後遺症

Rさんは幼い頃、公園の遊具から落ちて大怪我をした。
祖父母に連れられて行った公園で遊んでいるときに起きた事故だったようだが、Rさん自身にはそのときの記憶はない。聞いた話では三歳のときのことらしい。
ジャングルジムから落ちたRさんは頭を打ち、一時は命が危ぶまれるような重傷を負った。祖父母が目を離したほんの数秒の出来事だったらしい。
治療のおかげで一命は取り留めたものの、その後Rさんはずっと後遺症に悩まされた。
突然数秒間意識が途切れたり、急激な吐き気に襲われたりということはしょっちゅうだった。急に両手がしびれることも少なくなかった。
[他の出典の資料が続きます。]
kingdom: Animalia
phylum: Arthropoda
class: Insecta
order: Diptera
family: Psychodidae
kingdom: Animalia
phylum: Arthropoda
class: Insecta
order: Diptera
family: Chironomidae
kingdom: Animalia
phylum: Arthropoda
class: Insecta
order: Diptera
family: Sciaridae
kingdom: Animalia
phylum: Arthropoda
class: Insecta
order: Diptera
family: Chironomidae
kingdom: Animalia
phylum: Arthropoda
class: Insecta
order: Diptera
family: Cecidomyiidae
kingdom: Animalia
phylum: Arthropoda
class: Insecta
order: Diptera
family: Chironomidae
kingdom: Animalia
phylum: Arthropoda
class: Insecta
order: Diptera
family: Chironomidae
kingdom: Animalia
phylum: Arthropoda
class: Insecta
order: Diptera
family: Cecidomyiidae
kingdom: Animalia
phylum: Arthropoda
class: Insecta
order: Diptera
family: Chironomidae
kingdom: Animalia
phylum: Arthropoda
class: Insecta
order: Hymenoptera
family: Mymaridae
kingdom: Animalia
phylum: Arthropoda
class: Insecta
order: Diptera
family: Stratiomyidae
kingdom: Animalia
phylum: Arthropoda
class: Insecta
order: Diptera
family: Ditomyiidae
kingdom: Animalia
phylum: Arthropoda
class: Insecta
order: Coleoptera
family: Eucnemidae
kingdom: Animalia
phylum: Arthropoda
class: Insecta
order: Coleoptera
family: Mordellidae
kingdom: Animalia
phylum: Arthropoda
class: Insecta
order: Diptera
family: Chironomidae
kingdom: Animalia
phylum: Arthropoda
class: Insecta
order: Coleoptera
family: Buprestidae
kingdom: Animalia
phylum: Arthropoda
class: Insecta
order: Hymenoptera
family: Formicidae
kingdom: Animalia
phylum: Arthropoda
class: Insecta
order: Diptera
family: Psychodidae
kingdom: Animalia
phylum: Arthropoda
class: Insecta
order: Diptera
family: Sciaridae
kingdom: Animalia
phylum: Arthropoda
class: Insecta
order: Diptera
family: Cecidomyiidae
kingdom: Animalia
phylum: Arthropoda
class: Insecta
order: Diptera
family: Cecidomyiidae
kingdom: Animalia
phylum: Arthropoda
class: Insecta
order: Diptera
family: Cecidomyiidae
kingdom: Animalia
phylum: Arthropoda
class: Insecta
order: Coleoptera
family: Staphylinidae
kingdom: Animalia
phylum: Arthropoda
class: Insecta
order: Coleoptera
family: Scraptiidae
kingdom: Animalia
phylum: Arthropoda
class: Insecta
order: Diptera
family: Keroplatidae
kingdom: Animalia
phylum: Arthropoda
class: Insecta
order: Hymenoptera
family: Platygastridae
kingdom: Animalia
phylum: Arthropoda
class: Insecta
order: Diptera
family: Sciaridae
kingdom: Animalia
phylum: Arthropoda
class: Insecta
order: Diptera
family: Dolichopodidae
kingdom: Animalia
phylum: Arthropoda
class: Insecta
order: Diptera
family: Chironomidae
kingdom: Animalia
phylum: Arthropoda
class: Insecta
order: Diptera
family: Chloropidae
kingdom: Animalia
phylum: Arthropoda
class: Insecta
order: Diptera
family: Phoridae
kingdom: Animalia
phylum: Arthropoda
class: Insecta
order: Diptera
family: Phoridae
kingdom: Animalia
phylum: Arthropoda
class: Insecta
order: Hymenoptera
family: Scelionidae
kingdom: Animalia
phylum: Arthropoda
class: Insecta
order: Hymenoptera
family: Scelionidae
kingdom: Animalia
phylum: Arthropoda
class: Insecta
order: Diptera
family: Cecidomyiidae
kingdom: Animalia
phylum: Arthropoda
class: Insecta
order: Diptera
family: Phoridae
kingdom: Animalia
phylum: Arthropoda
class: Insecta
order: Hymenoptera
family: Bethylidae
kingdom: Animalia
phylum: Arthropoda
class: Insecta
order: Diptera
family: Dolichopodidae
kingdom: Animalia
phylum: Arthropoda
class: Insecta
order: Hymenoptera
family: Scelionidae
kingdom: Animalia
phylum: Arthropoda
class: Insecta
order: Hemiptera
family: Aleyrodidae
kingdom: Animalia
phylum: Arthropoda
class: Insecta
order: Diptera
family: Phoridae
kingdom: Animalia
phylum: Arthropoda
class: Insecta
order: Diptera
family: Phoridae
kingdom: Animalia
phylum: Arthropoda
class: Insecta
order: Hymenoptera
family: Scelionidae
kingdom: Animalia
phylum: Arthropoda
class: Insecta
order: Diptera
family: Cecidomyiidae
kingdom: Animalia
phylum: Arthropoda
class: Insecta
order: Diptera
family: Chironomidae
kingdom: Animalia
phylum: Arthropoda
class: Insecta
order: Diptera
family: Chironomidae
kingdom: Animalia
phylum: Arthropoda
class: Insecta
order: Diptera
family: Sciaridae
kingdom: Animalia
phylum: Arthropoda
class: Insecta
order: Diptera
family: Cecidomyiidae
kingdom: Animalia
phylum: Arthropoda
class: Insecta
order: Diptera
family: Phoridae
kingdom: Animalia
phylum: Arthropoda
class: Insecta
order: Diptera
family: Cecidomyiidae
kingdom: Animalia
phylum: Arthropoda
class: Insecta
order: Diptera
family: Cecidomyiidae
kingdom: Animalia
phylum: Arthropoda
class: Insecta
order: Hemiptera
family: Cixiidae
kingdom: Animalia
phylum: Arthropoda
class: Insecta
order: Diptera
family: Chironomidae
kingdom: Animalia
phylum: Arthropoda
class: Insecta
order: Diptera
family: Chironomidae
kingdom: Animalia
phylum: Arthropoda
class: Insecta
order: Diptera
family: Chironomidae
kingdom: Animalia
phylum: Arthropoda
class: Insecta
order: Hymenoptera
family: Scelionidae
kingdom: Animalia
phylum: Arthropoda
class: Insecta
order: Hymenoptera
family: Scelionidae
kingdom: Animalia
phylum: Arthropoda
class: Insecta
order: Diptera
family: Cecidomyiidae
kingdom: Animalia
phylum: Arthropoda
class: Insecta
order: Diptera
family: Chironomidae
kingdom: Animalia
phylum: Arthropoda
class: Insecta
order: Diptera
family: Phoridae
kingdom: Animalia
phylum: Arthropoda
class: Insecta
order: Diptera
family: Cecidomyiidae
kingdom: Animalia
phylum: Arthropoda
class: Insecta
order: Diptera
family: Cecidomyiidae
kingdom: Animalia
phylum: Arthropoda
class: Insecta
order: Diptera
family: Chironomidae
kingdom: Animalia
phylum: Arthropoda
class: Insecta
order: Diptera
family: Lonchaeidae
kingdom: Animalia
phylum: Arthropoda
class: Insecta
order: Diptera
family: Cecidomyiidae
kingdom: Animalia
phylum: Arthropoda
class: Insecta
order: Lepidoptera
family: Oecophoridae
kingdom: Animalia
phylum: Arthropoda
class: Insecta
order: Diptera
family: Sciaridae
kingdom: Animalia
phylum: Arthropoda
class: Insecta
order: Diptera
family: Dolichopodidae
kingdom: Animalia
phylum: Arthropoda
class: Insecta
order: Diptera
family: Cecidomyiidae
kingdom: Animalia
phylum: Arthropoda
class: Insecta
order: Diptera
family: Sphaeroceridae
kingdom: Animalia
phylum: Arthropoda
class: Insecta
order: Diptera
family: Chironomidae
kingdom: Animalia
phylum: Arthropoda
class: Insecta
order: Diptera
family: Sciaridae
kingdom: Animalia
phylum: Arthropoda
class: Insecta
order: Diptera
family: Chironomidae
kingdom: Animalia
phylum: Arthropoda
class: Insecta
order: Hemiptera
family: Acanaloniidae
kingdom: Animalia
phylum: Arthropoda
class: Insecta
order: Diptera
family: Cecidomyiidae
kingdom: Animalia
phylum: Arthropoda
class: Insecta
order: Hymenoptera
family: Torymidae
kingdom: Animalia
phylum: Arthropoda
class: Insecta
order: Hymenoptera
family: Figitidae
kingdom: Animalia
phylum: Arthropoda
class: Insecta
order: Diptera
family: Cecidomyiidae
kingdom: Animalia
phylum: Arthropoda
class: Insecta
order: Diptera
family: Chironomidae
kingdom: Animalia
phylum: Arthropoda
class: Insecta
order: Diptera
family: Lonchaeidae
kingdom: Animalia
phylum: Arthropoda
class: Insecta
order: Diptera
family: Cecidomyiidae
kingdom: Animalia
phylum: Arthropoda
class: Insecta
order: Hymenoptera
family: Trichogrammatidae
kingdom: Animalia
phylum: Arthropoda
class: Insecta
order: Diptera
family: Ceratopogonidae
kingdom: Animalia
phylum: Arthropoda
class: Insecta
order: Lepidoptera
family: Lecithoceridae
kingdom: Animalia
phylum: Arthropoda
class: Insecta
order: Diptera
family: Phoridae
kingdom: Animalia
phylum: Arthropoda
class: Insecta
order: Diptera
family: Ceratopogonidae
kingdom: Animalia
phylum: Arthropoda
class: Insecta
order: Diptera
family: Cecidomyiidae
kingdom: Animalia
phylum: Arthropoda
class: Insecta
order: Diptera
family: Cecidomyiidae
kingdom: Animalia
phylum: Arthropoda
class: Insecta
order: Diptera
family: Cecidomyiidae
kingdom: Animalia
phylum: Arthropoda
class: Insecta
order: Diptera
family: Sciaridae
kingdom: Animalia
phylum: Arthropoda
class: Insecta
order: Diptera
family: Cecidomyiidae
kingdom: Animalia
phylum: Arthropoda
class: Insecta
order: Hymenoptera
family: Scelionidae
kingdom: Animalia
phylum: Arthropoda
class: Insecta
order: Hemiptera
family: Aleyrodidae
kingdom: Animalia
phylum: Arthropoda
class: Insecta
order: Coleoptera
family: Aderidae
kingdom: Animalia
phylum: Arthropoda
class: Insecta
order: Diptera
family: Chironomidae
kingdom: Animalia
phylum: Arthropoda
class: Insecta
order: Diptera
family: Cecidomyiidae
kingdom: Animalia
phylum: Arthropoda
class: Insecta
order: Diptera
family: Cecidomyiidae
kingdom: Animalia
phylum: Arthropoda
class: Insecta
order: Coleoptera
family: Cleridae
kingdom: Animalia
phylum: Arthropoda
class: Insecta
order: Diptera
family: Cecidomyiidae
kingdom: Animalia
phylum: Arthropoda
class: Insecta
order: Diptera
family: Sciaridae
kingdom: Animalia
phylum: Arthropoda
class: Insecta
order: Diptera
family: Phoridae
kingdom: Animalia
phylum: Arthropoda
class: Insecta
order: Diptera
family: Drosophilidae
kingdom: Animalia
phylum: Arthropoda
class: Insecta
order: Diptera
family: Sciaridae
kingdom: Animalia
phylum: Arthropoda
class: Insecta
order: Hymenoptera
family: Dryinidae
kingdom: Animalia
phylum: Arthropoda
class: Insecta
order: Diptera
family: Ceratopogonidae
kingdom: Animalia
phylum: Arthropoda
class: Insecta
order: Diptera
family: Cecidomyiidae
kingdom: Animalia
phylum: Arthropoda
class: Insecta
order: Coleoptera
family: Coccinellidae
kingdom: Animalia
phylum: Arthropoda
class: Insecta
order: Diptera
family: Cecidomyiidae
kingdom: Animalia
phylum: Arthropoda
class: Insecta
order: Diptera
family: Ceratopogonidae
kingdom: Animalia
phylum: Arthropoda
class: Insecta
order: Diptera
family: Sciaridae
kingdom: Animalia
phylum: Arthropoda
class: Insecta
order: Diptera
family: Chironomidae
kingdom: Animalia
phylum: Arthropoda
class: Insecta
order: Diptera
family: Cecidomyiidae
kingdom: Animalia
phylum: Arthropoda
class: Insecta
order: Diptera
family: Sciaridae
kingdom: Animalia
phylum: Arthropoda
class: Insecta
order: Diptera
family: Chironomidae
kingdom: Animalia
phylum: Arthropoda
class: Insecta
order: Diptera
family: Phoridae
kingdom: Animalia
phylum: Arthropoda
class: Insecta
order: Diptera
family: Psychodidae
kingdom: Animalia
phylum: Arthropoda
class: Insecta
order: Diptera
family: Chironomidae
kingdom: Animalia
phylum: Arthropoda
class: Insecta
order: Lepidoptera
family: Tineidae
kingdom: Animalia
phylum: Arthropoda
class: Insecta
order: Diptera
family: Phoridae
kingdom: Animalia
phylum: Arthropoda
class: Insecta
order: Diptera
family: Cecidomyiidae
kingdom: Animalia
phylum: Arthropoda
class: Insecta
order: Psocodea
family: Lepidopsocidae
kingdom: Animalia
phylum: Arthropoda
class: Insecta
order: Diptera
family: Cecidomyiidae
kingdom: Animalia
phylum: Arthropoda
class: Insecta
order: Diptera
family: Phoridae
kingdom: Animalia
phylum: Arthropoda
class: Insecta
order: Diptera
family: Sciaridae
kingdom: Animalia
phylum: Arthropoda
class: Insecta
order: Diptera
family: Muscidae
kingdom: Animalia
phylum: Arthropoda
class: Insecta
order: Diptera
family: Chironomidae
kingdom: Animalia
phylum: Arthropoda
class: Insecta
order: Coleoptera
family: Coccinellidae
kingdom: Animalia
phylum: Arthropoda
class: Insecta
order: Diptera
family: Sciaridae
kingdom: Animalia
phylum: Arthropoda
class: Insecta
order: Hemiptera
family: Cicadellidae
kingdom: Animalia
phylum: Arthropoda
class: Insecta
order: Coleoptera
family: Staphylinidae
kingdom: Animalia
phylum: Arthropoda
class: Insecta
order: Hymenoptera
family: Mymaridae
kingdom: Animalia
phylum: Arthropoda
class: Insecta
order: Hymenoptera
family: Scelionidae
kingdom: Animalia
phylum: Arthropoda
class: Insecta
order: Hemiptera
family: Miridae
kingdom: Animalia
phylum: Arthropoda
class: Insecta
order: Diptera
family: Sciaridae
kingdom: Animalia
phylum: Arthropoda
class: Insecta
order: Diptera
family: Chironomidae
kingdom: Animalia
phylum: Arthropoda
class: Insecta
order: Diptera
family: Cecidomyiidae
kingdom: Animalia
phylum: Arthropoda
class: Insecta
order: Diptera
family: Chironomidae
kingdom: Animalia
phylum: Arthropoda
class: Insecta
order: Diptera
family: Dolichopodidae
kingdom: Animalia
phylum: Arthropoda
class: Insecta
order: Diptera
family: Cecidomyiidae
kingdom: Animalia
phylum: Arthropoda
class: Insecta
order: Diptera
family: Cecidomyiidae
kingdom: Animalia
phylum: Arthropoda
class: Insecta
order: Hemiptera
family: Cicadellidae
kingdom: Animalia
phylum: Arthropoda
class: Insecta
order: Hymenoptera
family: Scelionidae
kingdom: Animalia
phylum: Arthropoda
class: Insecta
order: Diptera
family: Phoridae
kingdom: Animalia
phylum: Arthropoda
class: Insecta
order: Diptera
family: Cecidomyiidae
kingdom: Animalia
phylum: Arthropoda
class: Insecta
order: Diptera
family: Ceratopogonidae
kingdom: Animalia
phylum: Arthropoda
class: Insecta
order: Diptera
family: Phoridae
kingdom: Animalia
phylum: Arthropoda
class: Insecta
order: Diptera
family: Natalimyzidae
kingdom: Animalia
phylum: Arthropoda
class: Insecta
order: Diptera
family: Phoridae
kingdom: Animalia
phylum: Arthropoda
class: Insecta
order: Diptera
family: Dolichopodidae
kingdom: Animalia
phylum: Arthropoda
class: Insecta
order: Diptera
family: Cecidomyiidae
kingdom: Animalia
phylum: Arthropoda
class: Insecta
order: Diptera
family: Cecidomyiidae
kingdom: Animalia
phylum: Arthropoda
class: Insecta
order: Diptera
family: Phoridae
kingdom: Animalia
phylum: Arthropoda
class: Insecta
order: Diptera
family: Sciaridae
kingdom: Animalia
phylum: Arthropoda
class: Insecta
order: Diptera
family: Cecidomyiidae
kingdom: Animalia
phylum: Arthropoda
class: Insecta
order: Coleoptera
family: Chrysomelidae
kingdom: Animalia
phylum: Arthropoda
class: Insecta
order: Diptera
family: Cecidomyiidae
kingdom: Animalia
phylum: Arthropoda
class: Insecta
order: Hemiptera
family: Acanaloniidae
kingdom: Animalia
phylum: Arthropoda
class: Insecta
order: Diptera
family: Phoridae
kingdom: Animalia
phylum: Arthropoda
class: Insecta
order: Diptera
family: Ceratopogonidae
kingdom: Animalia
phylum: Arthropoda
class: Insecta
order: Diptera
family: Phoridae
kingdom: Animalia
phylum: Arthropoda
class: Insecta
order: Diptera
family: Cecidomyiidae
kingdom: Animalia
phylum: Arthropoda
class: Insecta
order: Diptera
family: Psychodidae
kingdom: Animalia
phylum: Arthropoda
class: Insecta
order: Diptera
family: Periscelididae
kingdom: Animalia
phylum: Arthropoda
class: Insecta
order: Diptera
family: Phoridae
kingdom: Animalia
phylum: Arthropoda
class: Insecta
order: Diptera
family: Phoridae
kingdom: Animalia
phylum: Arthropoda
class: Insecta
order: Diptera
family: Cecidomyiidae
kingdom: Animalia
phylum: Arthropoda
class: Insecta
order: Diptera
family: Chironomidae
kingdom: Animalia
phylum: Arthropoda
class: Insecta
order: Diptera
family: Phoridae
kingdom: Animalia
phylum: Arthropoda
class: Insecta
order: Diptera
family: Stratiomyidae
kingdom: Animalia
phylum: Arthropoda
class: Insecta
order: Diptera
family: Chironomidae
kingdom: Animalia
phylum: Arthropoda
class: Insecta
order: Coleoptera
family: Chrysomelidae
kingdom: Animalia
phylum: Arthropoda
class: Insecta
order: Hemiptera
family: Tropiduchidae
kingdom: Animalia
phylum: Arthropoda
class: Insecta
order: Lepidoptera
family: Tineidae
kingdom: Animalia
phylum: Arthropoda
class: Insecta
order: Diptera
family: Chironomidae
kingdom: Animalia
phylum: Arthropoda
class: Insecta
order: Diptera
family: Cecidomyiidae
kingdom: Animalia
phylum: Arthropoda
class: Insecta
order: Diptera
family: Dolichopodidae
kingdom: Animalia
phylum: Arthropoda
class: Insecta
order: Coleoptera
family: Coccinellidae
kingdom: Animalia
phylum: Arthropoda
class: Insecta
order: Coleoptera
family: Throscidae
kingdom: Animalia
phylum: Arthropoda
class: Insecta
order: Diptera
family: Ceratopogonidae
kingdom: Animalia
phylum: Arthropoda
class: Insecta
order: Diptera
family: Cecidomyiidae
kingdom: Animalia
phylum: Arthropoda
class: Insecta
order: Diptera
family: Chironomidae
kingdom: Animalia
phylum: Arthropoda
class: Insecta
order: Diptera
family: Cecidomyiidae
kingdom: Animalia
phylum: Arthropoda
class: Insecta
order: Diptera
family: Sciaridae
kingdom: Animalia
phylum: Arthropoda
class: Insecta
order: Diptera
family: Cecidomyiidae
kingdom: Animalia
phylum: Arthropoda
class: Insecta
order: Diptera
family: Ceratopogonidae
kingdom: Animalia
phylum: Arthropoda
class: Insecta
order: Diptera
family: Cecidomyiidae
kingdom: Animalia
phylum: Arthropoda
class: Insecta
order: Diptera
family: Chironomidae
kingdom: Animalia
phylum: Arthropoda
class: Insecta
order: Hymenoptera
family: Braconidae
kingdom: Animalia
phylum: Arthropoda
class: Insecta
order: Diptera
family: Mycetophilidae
これらは物心ついた頃からずっとRさんを悩ませてきた。繰り返しこうした発作が起きるので人間にとって当たり前のことかと思っていたら、他の人はそんなことはなくて自分だけだというので随分理不尽な思いをした。なぜ自分だけこんな苦しいのだろう。
発作が起きるたび大人たちは口々に気の毒だと言い、怪我をしたときに一緒にいた祖父母は本当に済まなさそうな顔をした。


Rさんが十五歳のとき、祖父が脳卒中で亡くなった。怪我のことで複雑な思いはあるものの、Rさんに対してずっと優しかった祖父にもう会えないと思うとやはり寂しかった。
四十九日の夜、Rさんは夢で祖父を見た。
祖父は生前と変わらない元気な様子で、Rさんに語りかけた。
「持っていくからな、もう心配ないからな」
もう少し何か会話があったような気もするが、夢の内容はそのくらいしか覚えていない。
その後、なぜか発作が一切起こらなくなった。何だかこの頃楽だなあと思ったら、一ヶ月経っても二ヶ月経っても発作がない。
そこで夢のことを思い出した。
――持っていくからな。
両親や祖母にこの話をすると、みな涙ぐんだ。おじいさんは怪我のことをずっと気に病んでいたからね、Rちゃんがもうつらい思いをしないようにあの世に持っていってくれたんだねえ。
現在Rさんは三十代半ばだが、あれ以来一度も発作は起きていないという。